I can still see the long, winding, isolated road to nowhere that greeted us. We promptly turned around, filled up the gas tank and ate a hamburger (our last meal!) at the only café in town. Down, down, down we went. There was no traffic. We were the only car on the road. It was almost dark and we had a sinking feeling wondering if the road would lead to civilization and a comfy, air-conditioned motel.
We gratefully arrived about 9 p.m. and the heat was tolerable. The next morning we woke up to brilliant sunshine and (gulp) 100° F. heat. By the time we had breakfast and headed out on a tour bus to Scotty’s Castle, the temperature had climbed to about 117° F.
Scotty’s Castle was 53 miles from the Furnace Creek Resort where we were staying. The castle and grounds are famous for opulence in the middle of nowhere. In the early 1900s, Albert Johnson grubstaked a gold mining expedition for Walter Scott (Scotty). The gold never panned out but Scotty convinced everyone that he had money from secret mines in the area and built a castle. Actually, Johnson and his wife built the spectacular two million dollar home as a vacation getaway. The National Park Service now owns it.
Today Death Valley State Park is quite the destination spot. The Furnace Creek Inn has luxury lodging as high as $370 per night. Its amenities are endless and of course, include swimming pools. A nearby mini-town built by the Pacific Coast Borax Company now features another hotel and the Amargosa Opera House. Things are a wee bit different than during our visit.
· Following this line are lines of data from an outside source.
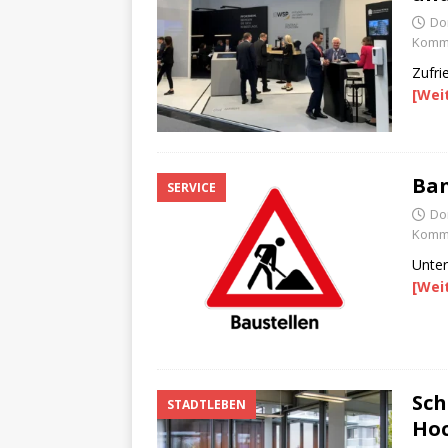
Do
Komme
Zufri
[Wei
Ban
SERVICE
Do
Komme
Unter
[Wei
Sch
STADTLEBEN
Hoc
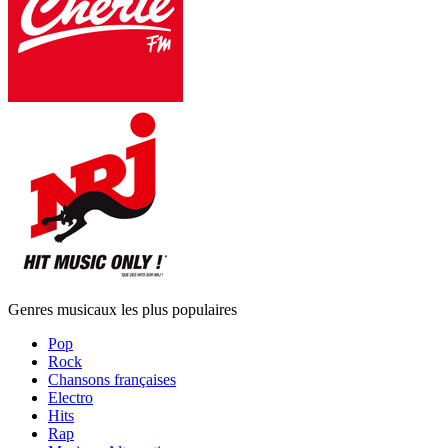
Genres musicaux les plus populaires
Pop
Rock
Chansons françaises
Electro
Hits
Rap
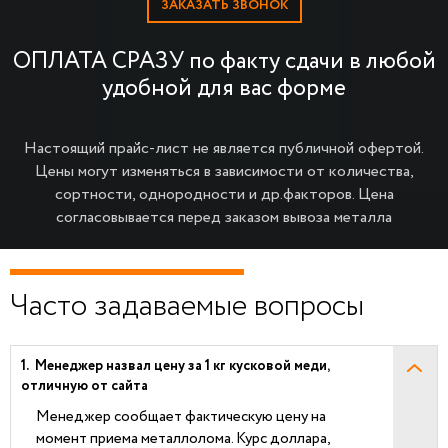
ЗАКАЗАТЬ ЗВОНОК
ОПЛАТА СРАЗУ по факту сдачи в любой
удобной для вас форме
Настоящий прайс-лист не является публичной офертой.
Цены могут изменяться в зависимости от количества,
сортности, однородности и др.факторов.
Цена
согласовывается перед заказом вывоза металла
Часто задаваемые вопросы
Менеджер назвал цену за 1 кг кусковой меди,
отличную от сайта
Менеджер сообщает фактическую цену на
момент приема металлолома. Курс доллара,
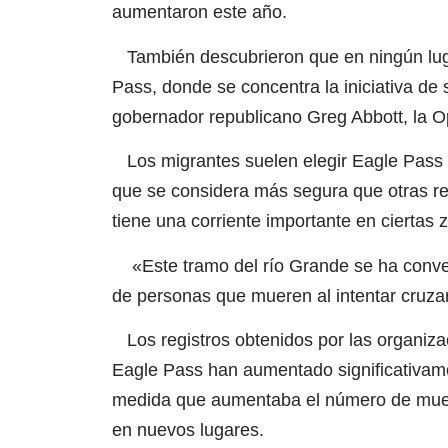
aumentaron este año.
También descubrieron que en ningún lug
Pass, donde se concentra la iniciativa de 
gobernador republicano Greg Abbott, la Ope
Los migrantes suelen elegir Eagle Pass po
que se considera más segura que otras reg
tiene una corriente importante en ciertas
«Este tramo del río Grande se ha conve
de personas que mueren al intentar cruza
Los registros obtenidos por las organiza
Eagle Pass han aumentado significativame
medida que aumentaba el número de muer
en nuevos lugares.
Now, back to Oregon’s desert hot spots. The stunning Wallowas Mountains are said to be one of Oregon’s most beautiful secrets and a multi-day adventure. Pictures of the Painted Hills are spectacular. The colors shift and change with the difference of light and the seasons. Wild flowers flourish at this time of year. Both destinations sound wonderful. But they’re still far away in a hot, desolate setting.
To go or not to go? That is the question. But the road is calling...
Betty Kaiser’s Chatterbox is about people, places, family, and other matters of the heart.